Que diriez-vous qu’aujourd’hui, nous fassions un peu d’histoire ?
Savez-vous en effet d’où vient la fête de l’épiphanie ?
Connaissez-vous son histoire et son développement ?
Car oui, si nous nous rappelons encore aujourd’hui ces mages venus d’Orient,
qui viennent adorer un roi d’un genre nouveau, c’est probablement que le récit est plus qu’anecdotique.
Alors pour éviter que nous ne nous perdions, je vous propose que nous tissions peu à peu le fil de notre histoire :
au moment de la rédaction des évangiles, nous sommes déjà avec la seconde ou la troisième génération des disciples. Les premiers apôtres commencent à mourir et l’on se dit qu’il pourrait être intelligent de mettre par écrit ce que d’autres nous ont transmis par oral, afin de ne pas perdre le cœur de cette foi qui est la nôtre. Le risque en effet est grand qu’une forme de confusion s’installe ; car nous sommes à l’époque dans une période où la gnose, une sorte de syncrétisme entre les religions existantes, a le vent en poupe. C’est-à-dire que nous voyons comme un genre de méli-mélo théologique de plusieurs religions qui s’entremêlent. Parmi ces nouvelles religions à caractère gnostique, nous avons par exemple des cultes à mystère, comme les cultes d’Isis et d’Osiris en Egypte, ou le culte de Mithra, en Perse. Pour les évangélistes, comme Luc (qui l’exprime d’ailleurs clairement au début de son évangile) il s’agit donc de faire en sorte que le croyant puisse vérifier le contenu de ce qu’on lui a transmis par oral afin de ne pas se perdre.

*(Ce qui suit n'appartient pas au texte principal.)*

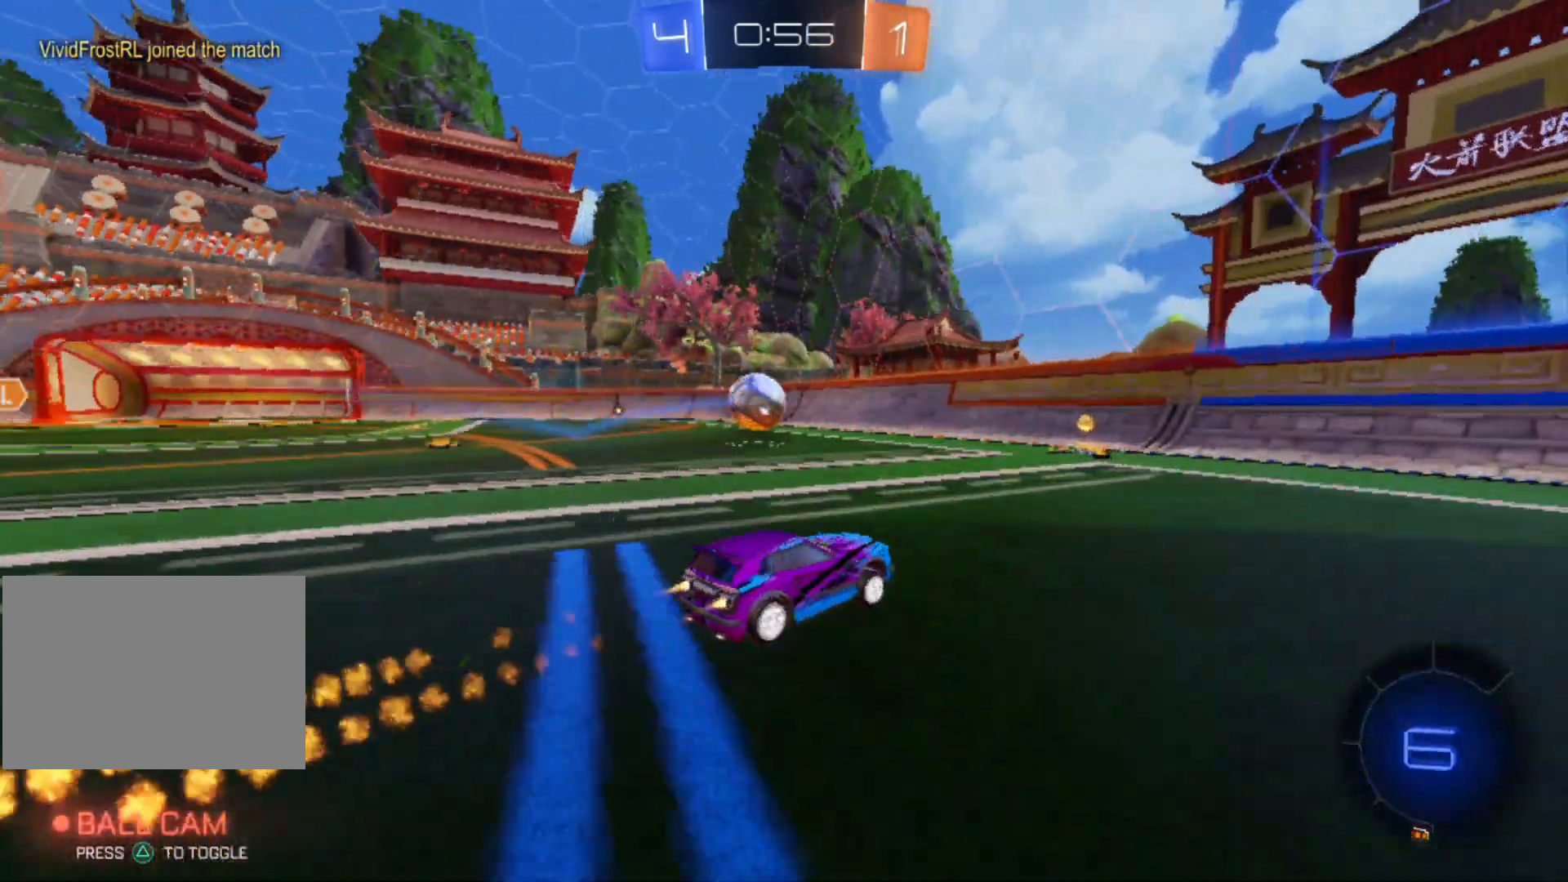
{"buttons": ["B", "R2"], "left_stick": "left", "events": [[33, "left_stick", "left"], [67, "X", "down"], [100, "X", "up"], [200, "A", "down"], [233, "A", "up"]]}
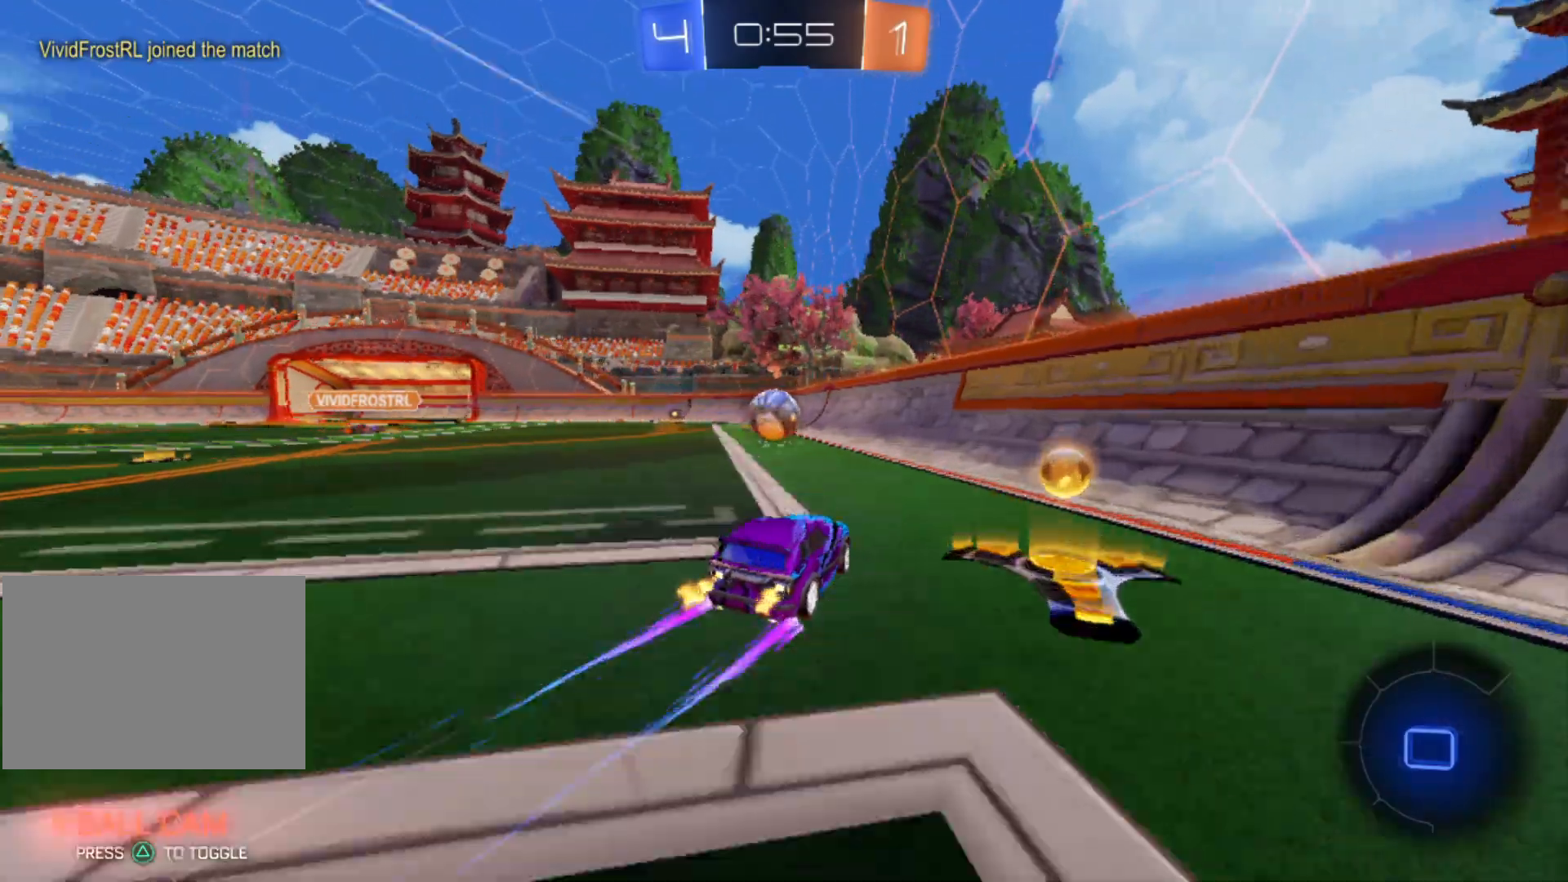
{"buttons": ["B", "R2"], "left_stick": "center", "events": [[67, "B", "up"], [100, "left_stick", "center"], [367, "B", "down"]]}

Déjà, à partir de là, peut-être pouvons-nous commencer à comprendre pourquoi Saint Matthieu nous présente aujourd’hui des mages qui scrutent les astres pour aller visiter le Christ. Il n’y a plus de science des astres ni de déterminisme, il n’y a plus que la liberté en Christ. Leur science s’est écroulée au moment où ils se sont mis à genoux.
Nous avons donc notre base, la mise en place même du récit.
Maintenant de quelle manière la fête de l’épiphanie s’est-elle déployée dans l’histoire ?
Dans l’Eglise primitive, le mystère Pascal se célébrait toute l’année. Ce n’est que peu à peu que l’Epiphanie est venue précéder la Pâque. En effet, il fallait manifester que le Seigneur avait sanctifié notre chair ; que parce que Christ s’est fait homme, l’homme se découvrait un caractère extraordinaire.
Considérant qu’il n’existe pas de mystère analogue à la théologie Pascale, c’est la raison pour laquelle en Occident, l’Epiphanie et Noël se fêtent au cours d’une messe, comme aujourd’hui : pour placer au centre de l’Incarnation du Roi des rois le mystère de Pâques.
S’il est vrai qu’en Occident, la fête de Noël arrive le même jour qu’une fête Païenne (Le Natalis Solis Invicti – Culte du Soleil invaincu) instituée par l’empereur Aurélien en 274 durant le Solstice d’Hiver, penser que cette fête de Noël aurait été faite juste pour remplacer le culte des persécuteurs est un peu léger. Comme souvent, les raisons sont multiples, de même que les symboles qui encouragèrent les chrétiens des premiers siècles à choisir cette date plutôt qu’une autre. Et la naissance de l’Epiphanie est relativement semblable, avec les mêmes intentions en Orient, où le 6 Janvier était aussi dédié à une fête solaire.
A Alexandrie cependant, le 6 Janvier était aussi la fête du fleuve Nil, avec des rituels où l’on mettait des barques illuminées sur le fleuve. Nous avons donc là-bas pour les chrétiens la base d’une fête à caractère baptismal avec un fort caractère de l’eau.
En Gaule maintenant, on fête une Epiphanie un peu différente, St Césaire d’Arles nous parle d’une fête où l’on célèbre la « Tria Mirabilia » : la visite des mages, le Baptême du Seigneur et les Noces de Cana.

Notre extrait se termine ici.